The thing about loving neighbours, about caring for strangers, about being a good Samaritan, is that they belong to our Christian heritage, part of our shared memory. But when people decide they no longer trust this stuff, where do they turn to find their bearings? If we do not debate these issues properly in the years to come, the risk is that our common life will look more and more like everyone for themselves. I do not think the young people here today, and their generation, have been at all well served in this regard by the public figures today who set the tone for debate.

 

And finally there is the call to love ourselves.

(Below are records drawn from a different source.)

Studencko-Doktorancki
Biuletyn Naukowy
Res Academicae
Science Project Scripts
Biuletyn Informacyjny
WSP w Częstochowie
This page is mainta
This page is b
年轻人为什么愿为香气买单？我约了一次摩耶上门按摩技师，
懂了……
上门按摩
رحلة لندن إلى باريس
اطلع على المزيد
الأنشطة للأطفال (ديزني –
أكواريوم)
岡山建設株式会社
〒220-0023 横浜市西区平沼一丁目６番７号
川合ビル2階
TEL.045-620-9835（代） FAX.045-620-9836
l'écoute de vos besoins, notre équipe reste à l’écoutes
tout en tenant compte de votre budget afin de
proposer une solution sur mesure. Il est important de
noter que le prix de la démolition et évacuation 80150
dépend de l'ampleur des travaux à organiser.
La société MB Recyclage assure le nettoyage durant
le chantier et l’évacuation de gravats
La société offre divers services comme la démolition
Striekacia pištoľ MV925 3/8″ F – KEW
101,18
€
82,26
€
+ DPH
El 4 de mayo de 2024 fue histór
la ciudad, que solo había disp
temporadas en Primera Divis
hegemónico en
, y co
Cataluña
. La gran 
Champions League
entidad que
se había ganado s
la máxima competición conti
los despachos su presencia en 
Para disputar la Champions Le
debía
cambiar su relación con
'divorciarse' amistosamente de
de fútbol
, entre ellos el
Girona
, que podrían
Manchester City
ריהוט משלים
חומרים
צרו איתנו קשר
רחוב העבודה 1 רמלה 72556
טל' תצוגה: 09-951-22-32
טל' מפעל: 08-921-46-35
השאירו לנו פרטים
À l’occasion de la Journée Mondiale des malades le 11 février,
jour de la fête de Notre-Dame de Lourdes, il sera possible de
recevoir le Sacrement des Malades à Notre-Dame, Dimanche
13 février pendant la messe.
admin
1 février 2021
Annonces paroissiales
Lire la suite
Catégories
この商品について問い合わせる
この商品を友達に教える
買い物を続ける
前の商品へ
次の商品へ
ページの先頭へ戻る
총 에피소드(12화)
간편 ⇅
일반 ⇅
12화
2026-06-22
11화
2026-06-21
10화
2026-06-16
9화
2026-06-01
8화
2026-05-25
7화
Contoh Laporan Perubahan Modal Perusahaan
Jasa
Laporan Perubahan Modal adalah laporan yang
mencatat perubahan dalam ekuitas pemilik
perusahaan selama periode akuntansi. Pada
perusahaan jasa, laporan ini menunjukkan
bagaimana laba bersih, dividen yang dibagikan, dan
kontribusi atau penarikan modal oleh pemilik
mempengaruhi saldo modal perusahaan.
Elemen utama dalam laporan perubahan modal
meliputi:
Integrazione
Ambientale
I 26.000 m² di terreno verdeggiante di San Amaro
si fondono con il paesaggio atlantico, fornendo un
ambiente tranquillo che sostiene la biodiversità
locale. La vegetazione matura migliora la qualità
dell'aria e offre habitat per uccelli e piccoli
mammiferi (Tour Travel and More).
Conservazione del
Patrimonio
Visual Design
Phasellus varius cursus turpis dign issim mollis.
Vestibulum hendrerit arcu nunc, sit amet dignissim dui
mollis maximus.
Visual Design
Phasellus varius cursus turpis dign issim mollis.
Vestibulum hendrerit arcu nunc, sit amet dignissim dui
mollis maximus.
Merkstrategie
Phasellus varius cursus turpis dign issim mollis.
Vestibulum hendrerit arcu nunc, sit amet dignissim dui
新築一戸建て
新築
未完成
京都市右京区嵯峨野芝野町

Jesus didn’t put it as simply as that. The way he expressed it: love your neighbour as yourself almost suggests he took it for granted that people would love themselves. But if this was ever true, we know it isn’t now. So many of us are in the grip of a terrible lie which feeds off our insecurities. The lie tells us that to be accepted by others, to be considered worthy in this world, we must look perfect and achieve perfectly. We look around us and see others who have managed this, but we haven’t looked closely enough. Take any example of human perfection and you’ll find a life which has been photoshopped and airbrushed, which has gone through twenty drafts before it is put out on social media.

 

We’re in some kind of arms race to perfection, not seeing what it is doing to us and the people around us. This is not a world created by young people. Those who say it is find it convenient to shift the blame onto another generation. Older generations have also been seduced by glamour and perfection. The problem today is that social media has weaponised perfection and pointed straight at us. As a Christian, I believe God wants us to love ourselves, because he made us this way. To cherish our bodies, because he loves them to bits. And to take the gifts he has given us so we can bless and improve the lives of others.

 

In the end, we each have to choose how to live. Some get by without a rule or two to guide them. Some have rules but haven’t really stopped to analyse them, almost as if the rules are written on their hearts. Others know exactly what – or who – is guiding them.

 

But if we want to live a good life, a worthwhile life, some attention to our purpose in life is called for. The beauty of Jesus’ rule: love God and love your neighbour as yourself, is that it’s about people, not things. Too many people make things their goal in life and lose sight of the people around them. You can’t measure love, like you can the size of a yacht or a private plane, but as St Paul said, the greatest lasting fruit of life is love.

 

Listen to your teachers, because underlying what you hear is a desire that you learn to bless others through the gifts you have been given and the skills you have learned.

 

To learn to love – by giving it away.